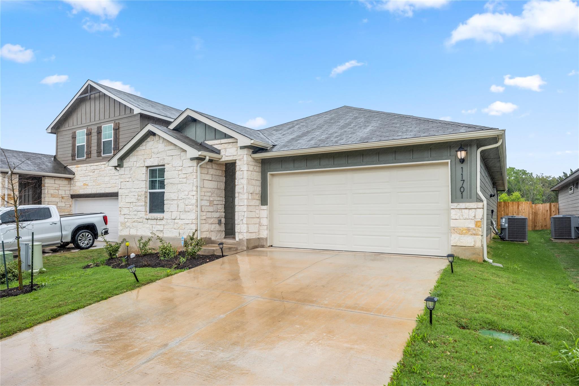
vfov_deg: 59.5
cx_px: 290
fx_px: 338
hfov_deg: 81.2
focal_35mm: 21
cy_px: 193
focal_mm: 21
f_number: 8
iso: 100
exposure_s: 1/125
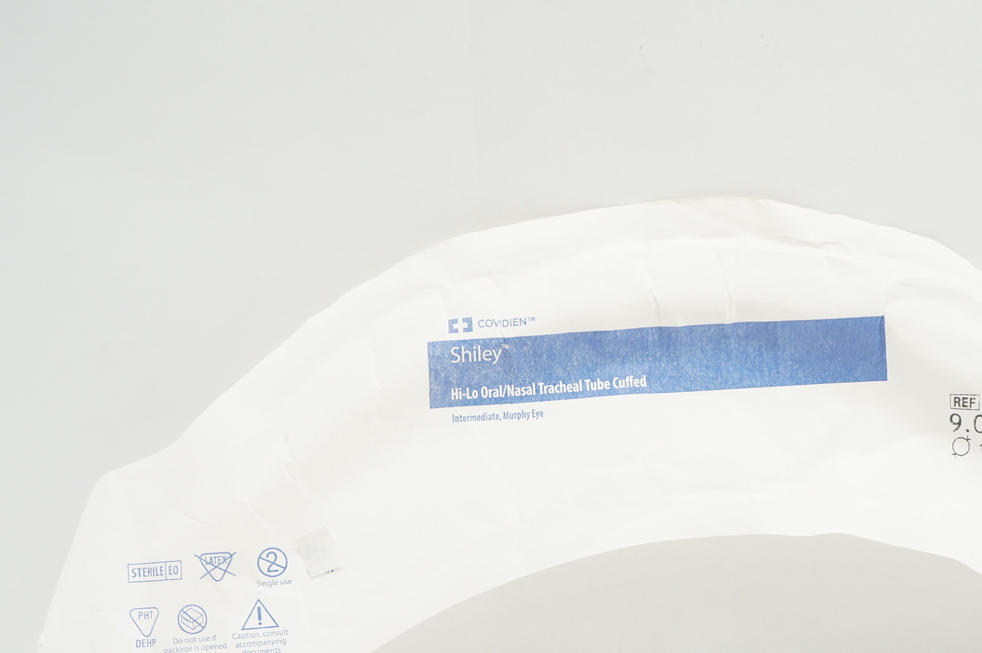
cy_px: 498
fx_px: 1281
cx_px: 651
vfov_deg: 28.1
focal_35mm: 47
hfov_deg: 41.4
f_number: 5.6
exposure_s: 1/30
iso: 200
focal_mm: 18
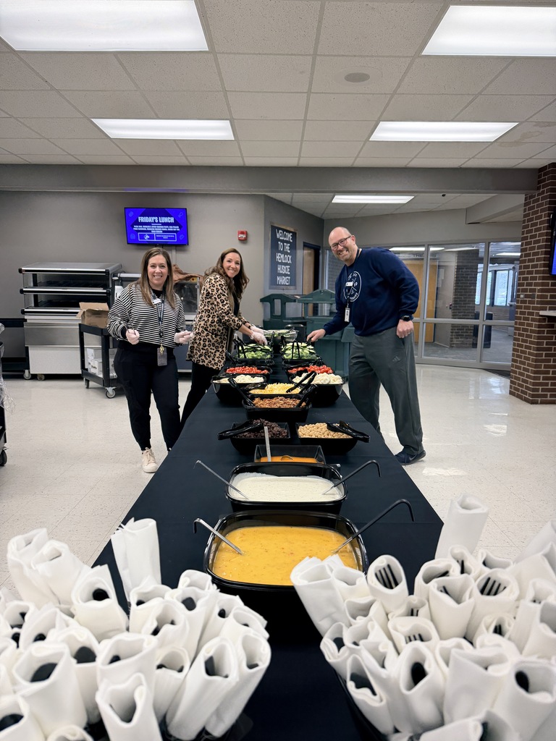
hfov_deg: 56.8
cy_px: 370
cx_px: 278
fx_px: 514
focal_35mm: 24
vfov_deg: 71.6
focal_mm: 6.76
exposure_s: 1/120
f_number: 1.78
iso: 200
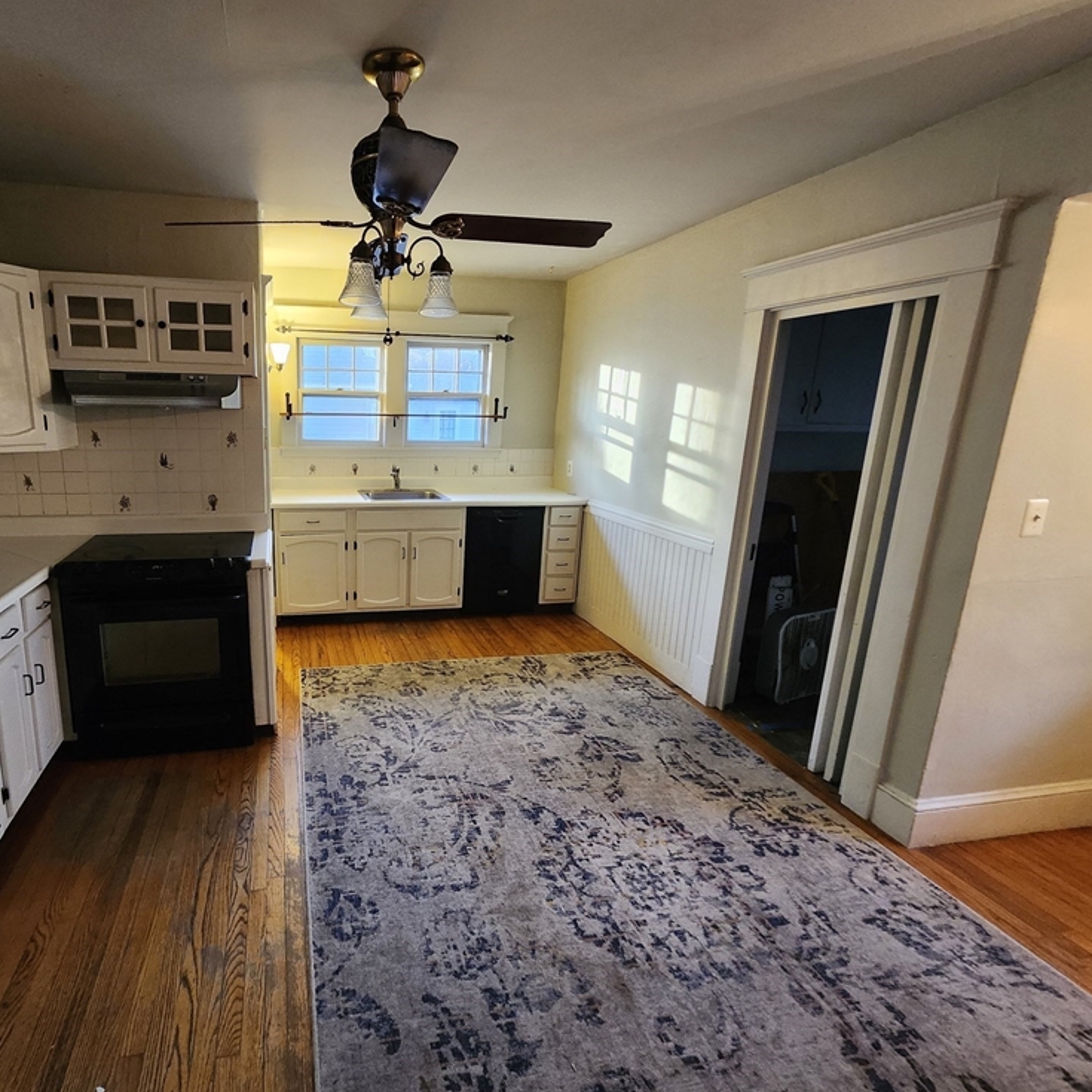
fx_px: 571
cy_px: 536
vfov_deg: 87.4
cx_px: 374
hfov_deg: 84.7
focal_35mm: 16
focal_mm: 1.74
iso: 500
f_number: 2.2
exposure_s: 1/30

__________

▸ **Your assignment**: In the records above, locate the line with "fx_px: 1281"; output it and each line after it through the last one, exactly, omitting pictures.

▸ **Result of this exercise**:
fx_px: 1281
cx_px: 651
vfov_deg: 28.1
focal_35mm: 47
hfov_deg: 41.4
f_number: 5.6
exposure_s: 1/30
iso: 200
focal_mm: 18
hfov_deg: 56.8
cy_px: 370
cx_px: 278
fx_px: 514
focal_35mm: 24
vfov_deg: 71.6
focal_mm: 6.76
exposure_s: 1/120
f_number: 1.78
iso: 200
fx_px: 571
cy_px: 536
vfov_deg: 87.4
cx_px: 374
hfov_deg: 84.7
focal_35mm: 16
focal_mm: 1.74
iso: 500
f_number: 2.2
exposure_s: 1/30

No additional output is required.